Your answer must be the exact lines from the one holding "Paste the 'if" through the end of the entries, with no pictures.

[Opening ENTRIES SHOWN section]

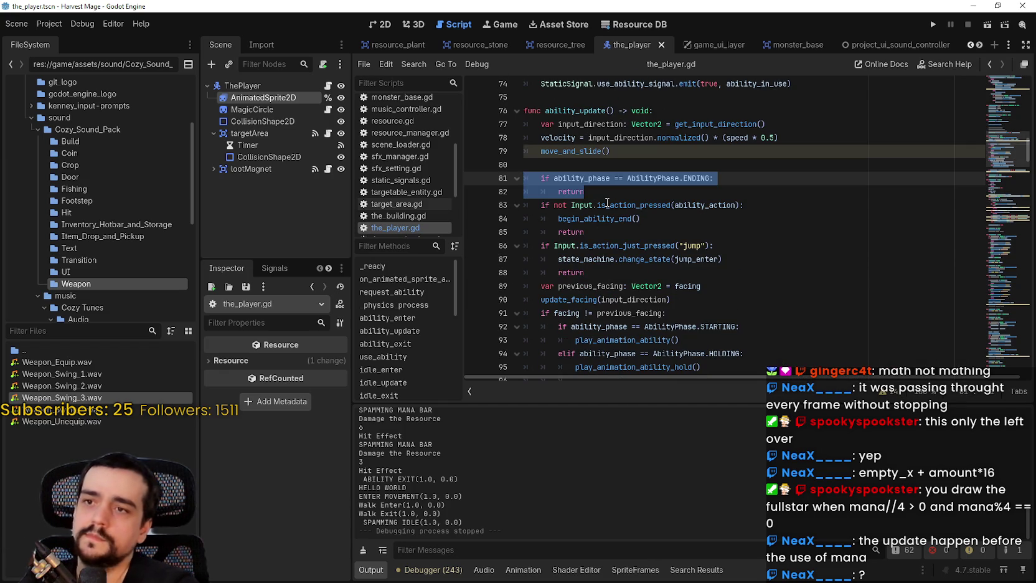
left_click(601, 191)
scroll(588, 280, "down", 5)
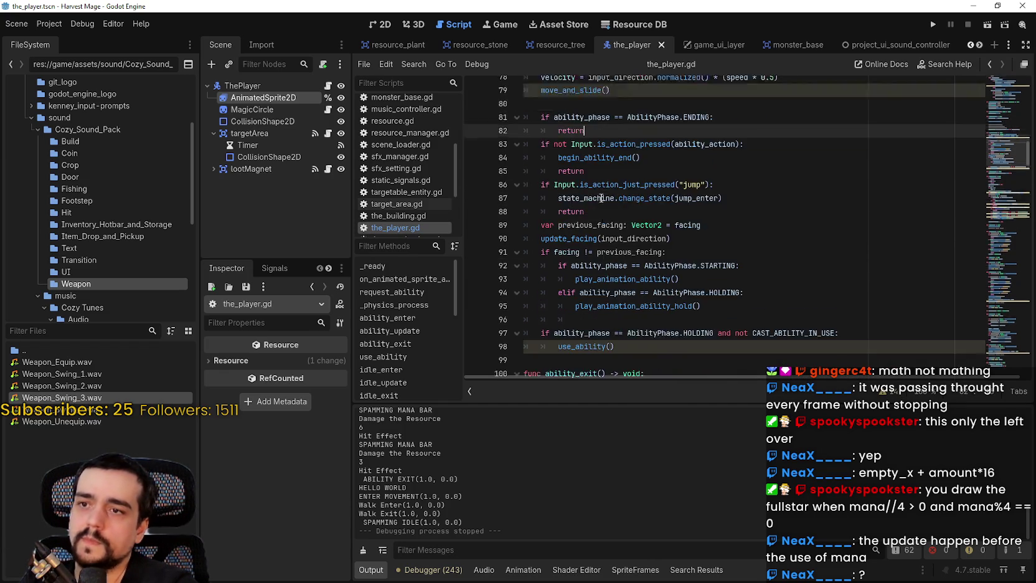
Paste the 'if mana <= 0: return' check from lines 106–107 as line 83, save, and run.
left_click_drag(595, 325, 521, 315)
key("ctrl+c")
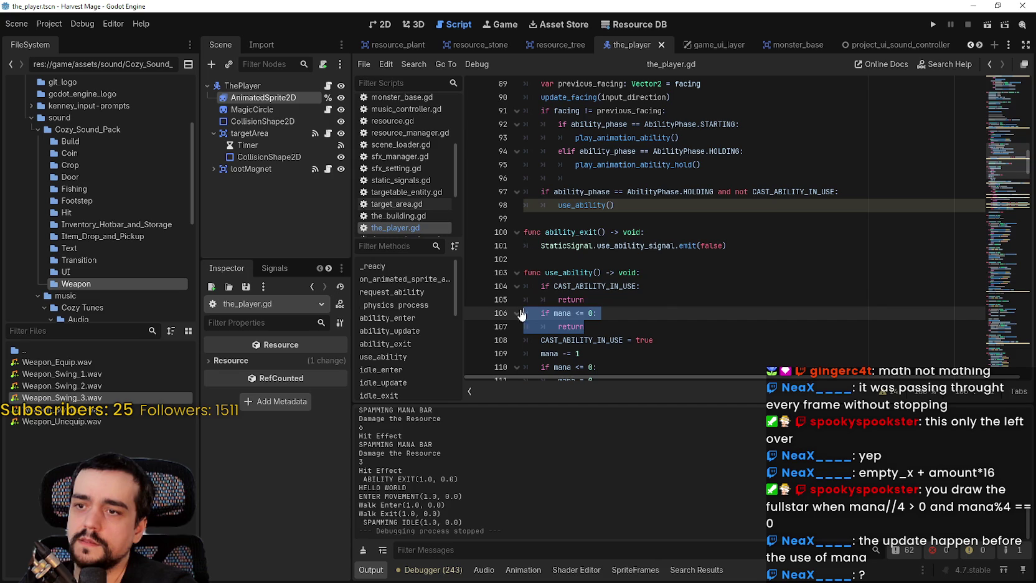
scroll(666, 290, "up", 6)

[Closing ENTRIES SHOWN section]

__TASK RESPONSE__
Paste the 'if mana <= 0: return' check from lines 106–107 as line 83, save, and run.
left_click_drag(595, 325, 521, 315)
key("ctrl+c")
scroll(666, 290, "up", 6)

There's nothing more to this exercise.